Currently three walls of the room are livened up by fifteen big, bright, digital prints by Vasantha Yogananthan.

Seven Steps, from the series A Myth of Two Souls by Vasantha Yogananthan © Vasantha Yogananthan

Seven Steps, from the series A Myth of Two Souls by Vasantha Yogananthan © Vasantha Yogananthan

Born in 1985 in France of Sri Lankan extraction, Yogananthan as a boy was read stories by his father, including the Indian legend of The Ramayana. First recorded by the Sanskrit poet Valmiki around 300 BC, the Ramayana went on to become one of the founding epics of Hindu mythology. The poem narrates the struggle of the divine prince Rama to rescue his wife Sita from the demon king Ravana.

Prince Rama travels the length of the country to find his wife, along the way meeting characters who have become embodiments of virtue and honour in Indian society. The story ‘touches on universal themes of violence, discrimination and infidelity’.

When Yogananthan first visited India in 2013, he came face-to-face with the pervasiveness of myth and legend on the subcontinent. In a land steeped in ancient history, folklore and veracity are deeply intertwined, and attempting to disentangle the two can be futile.

‘I realised the distinction between truth and falsehood wasn’t important,’ says Yogananthan. ‘This was an important discovery for me, that this is where my photographs should lie – in this in-between world between physical reality and the imagined.’
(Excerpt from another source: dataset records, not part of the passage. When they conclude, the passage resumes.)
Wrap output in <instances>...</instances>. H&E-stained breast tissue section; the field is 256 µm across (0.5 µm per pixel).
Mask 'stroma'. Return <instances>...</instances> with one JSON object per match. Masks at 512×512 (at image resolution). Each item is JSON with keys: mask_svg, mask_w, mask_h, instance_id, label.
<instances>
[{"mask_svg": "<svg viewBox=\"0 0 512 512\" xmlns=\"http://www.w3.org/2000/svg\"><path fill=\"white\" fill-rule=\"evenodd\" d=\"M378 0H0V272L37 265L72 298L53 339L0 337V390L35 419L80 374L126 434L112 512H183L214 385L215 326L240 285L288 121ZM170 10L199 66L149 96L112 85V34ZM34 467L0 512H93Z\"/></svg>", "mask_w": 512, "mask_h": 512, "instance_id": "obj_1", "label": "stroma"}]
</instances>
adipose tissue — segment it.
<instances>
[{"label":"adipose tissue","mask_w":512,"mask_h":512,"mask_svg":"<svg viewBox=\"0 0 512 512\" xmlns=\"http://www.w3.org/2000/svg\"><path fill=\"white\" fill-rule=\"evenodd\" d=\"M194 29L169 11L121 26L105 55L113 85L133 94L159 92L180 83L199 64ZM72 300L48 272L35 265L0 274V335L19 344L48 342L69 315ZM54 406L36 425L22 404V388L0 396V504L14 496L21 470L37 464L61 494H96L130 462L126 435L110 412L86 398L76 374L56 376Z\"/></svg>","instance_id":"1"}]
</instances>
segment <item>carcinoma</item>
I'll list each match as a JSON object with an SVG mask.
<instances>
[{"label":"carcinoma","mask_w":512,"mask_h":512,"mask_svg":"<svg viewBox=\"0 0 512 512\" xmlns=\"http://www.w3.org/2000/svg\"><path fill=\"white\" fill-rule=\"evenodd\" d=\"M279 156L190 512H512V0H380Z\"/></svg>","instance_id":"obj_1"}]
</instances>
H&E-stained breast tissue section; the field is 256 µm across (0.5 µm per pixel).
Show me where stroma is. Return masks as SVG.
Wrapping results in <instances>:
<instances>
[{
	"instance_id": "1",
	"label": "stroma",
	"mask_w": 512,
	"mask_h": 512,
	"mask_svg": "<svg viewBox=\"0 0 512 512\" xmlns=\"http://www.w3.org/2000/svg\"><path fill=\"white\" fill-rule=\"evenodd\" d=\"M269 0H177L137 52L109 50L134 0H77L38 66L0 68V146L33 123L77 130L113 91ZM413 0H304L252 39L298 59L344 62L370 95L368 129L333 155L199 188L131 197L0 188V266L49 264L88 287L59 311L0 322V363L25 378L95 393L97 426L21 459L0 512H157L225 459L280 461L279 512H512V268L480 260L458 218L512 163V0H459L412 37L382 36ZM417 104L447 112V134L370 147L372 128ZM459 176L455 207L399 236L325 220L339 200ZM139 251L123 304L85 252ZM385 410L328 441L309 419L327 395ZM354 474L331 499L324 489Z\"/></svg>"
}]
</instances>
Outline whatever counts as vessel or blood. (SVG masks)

And it occurred to Vasantha that he could use the ideas and motifs of the Ramayana as the inspiration and buried sub-text for a series of photos he could take of present-day India. The photos could be posed or staged in order to illustrate, or comment on, scenes and situations from the classic poem.

Longing for Love, from the series A Myth of Two Souls by Vasantha Yogananthan © Vasantha Yogananthan

Longing for Love, from the series A Myth of Two Souls by Vasantha Yogananthan © Vasantha Yogananthan

The result is A Myth of Two Souls, an ongoing photographic project, which records Yogananthan’s journeys across India, capturing the impact and pervasiveness of this omnipresent cultural myth on everyday Indian life. As the press release puts it:

Working exclusively in analogue, using large or medium format cameras that intentionally slow down the creative process, Vasantha’s projects are generally developed over long periods of time and harness a distinctive colour palette based on natural light.

Juxtaposing colour and hand-painted photography, the series interweaves fictional and historical stories, old and new traditions and offers a lyrical photographic reimagining of a classic tale and sits somewhere between documentary, fiction, mythology and reality.

The goal of the project is eventually to produce seven books of photos, corresponding to the seven books of the Ramayana, to be published over three years. Some of the photos were taken in black and white and then Yogananthan had them hand tinted by traditional Indian artists, resulting in a subtly distinctive Indian use of colour.

The colours, creamy and diffuse, match Yogananthan’s palette, but some details seem a little off – oversaturated tones, purple skies, and luminous shades of skin. The unearthly sensation this creates intensifies the sense of invention, the blurring of the line between fabulation and realism.

Twin Wings, from the series A Myth of Two Souls by Vasantha Yogananthan © Vasantha Yogananthan

Twin Wings, from the series A Myth of Two Souls by Vasantha Yogananthan © Vasantha Yogananthan

On the two occasions I’ve been to India it was very full, packed and teeming with human life.

In contrast, Yogananthan’s photos are very big and very beautiful but often very empty. Even when there are human figures in them they appear rather spectral and this, along with the slight disorientation produced by the hand-tinting, conveys an eerie sense of ghostliness, of wordless presences haunting an other-worldly landscape.

Vanar and Markat, from the series A Myth of Two Souls by Vasantha Yogananthan © Vasantha Yogananthan

Vanar and Markat, from the series A Myth of Two Souls by Vasantha Yogananthan © Vasantha Yogananthan

Simple, easy, accessible and wonderful to look at. Prints of all 15 works can be bought in varying sizes at prices ranging from £1,400 to £4,000 (+ VAT).